The Scottish Government has confirmed access to free abortions to women from Northern Ireland who are now entitled to free abortions through the Scottish and Welsh National Health Service (NHS), with the English NHS to follow in the near future.
The 1967 Abortion Act enabled legal abortions throughout the United Kingdom. However, it was not adopted by Northern Ireland, where abortions can only take place in extreme circumstances where the health of the women is deemed to be at serious risk. Otherwise, they are a criminal offence.
These laws have thus led many women to travel to Britain where they previously had to pay for abortions.
The differences in abortion laws in Northern Ireland and the rest of the United Kingdom are attributed to the religious status of the region. An anti-abortion group, Precious Life, has said that allowing women from Northern Ireland to access NHS terminations will “run roughshod over the law and the democratic process”.
Thea Mawhinney, a second year Biomedical Sciences student from Northern Ireland at the University of Edinburgh knows women who have had to make the journey to Britain to have an abortion. Thea told The Student, “abortions should be legal in Northern Ireland because every Northern Irish girl should have a choice and not feel trapped”.
She referred to the laws as “backward” and “influenced by religious views”, saying that women “shouldn’t even have to travel to Scotland [as abortion is] traumatic enough.”
First Minister Nicola Sturgeon has been exploring the issue since last year.

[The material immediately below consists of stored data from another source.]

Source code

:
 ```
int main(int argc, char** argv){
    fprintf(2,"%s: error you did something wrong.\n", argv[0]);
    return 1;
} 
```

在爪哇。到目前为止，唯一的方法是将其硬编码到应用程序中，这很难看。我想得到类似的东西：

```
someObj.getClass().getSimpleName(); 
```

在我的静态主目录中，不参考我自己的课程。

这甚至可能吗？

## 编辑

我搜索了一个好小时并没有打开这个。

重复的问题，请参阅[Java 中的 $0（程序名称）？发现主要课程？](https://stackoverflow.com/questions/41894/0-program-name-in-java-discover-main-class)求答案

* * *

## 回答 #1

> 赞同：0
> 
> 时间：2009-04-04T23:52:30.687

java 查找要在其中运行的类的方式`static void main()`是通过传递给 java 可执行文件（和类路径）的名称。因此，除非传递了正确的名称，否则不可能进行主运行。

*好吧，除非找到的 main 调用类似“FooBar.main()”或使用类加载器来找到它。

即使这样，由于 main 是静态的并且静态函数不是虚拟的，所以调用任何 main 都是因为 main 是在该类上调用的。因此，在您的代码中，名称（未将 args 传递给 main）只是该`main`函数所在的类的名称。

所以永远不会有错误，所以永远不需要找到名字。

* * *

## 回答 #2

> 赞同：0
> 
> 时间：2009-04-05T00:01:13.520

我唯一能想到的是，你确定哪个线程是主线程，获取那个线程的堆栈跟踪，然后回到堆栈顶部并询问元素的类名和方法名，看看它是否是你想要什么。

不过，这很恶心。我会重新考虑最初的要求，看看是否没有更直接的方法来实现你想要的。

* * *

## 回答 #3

When addressing Holyrood, she stated that no woman “should ever be stigmatised” for having an abortion, and emphasised the need for safe and legal procedures for terminating pregnancies.

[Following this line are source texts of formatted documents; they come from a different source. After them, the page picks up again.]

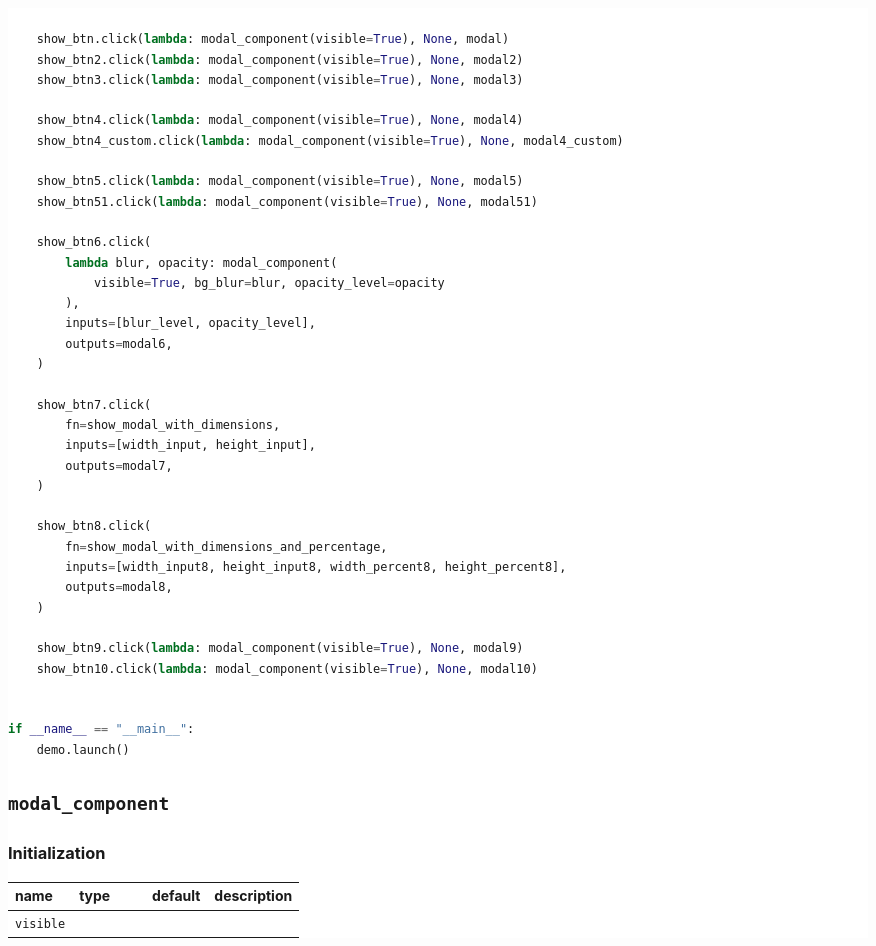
 ```python

    show_btn.click(lambda: modal_component(visible=True), None, modal)
    show_btn2.click(lambda: modal_component(visible=True), None, modal2)
    show_btn3.click(lambda: modal_component(visible=True), None, modal3)

    show_btn4.click(lambda: modal_component(visible=True), None, modal4)
    show_btn4_custom.click(lambda: modal_component(visible=True), None, modal4_custom)

    show_btn5.click(lambda: modal_component(visible=True), None, modal5)
    show_btn51.click(lambda: modal_component(visible=True), None, modal51)

    show_btn6.click(
        lambda blur, opacity: modal_component(
            visible=True, bg_blur=blur, opacity_level=opacity
        ),
        inputs=[blur_level, opacity_level],
        outputs=modal6,
    )

    show_btn7.click(
        fn=show_modal_with_dimensions,
        inputs=[width_input, height_input],
        outputs=modal7,
    )

    show_btn8.click(
        fn=show_modal_with_dimensions_and_percentage,
        inputs=[width_input8, height_input8, width_percent8, height_percent8],
        outputs=modal8,
    )

    show_btn9.click(lambda: modal_component(visible=True), None, modal9)
    show_btn10.click(lambda: modal_component(visible=True), None, modal10)


if __name__ == "__main__":
    demo.launch()

```

## `modal_component`

### Initialization

<table>
<thead>
<tr>
<th align="left">name</th>
<th align="left" style="width: 25%;">type</th>
<th align="left">default</th>
<th align="left">description</th>
</tr>
</thead>
<tbody>
<tr>
<td align="left"><code>visible</code></td>
<td align="left" style="width: 25%;">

Public Health Minister for the Scottish Government Aileen Campbell said, “I am proud this government is working hard to ensure women are always able to access clinically safe services”.
Diarmuid O’Rourke, a second year Maths and Biology student from Northern Ireland at the University told The Student, “the fact that [abortions] are still illegal in Northern Ireland is ridiculous, it’s partly due to old religious beliefs and the Democratic Unionist Party’s opposition to any changes.
“[Even when a woman’s health is at serious risk,] they’re extremely hard to get, it literally has to be a life or death situation. I think it’s brilliant that this is becoming available because there are so many people who are in need of it and it means they aren’t needing to pay the extortionate fees to go private.”
Abortions are also illegal in most circumstances in the Republic of Ireland. Tens of thousands of people marched for change in these laws in Dublin at the end of September this year.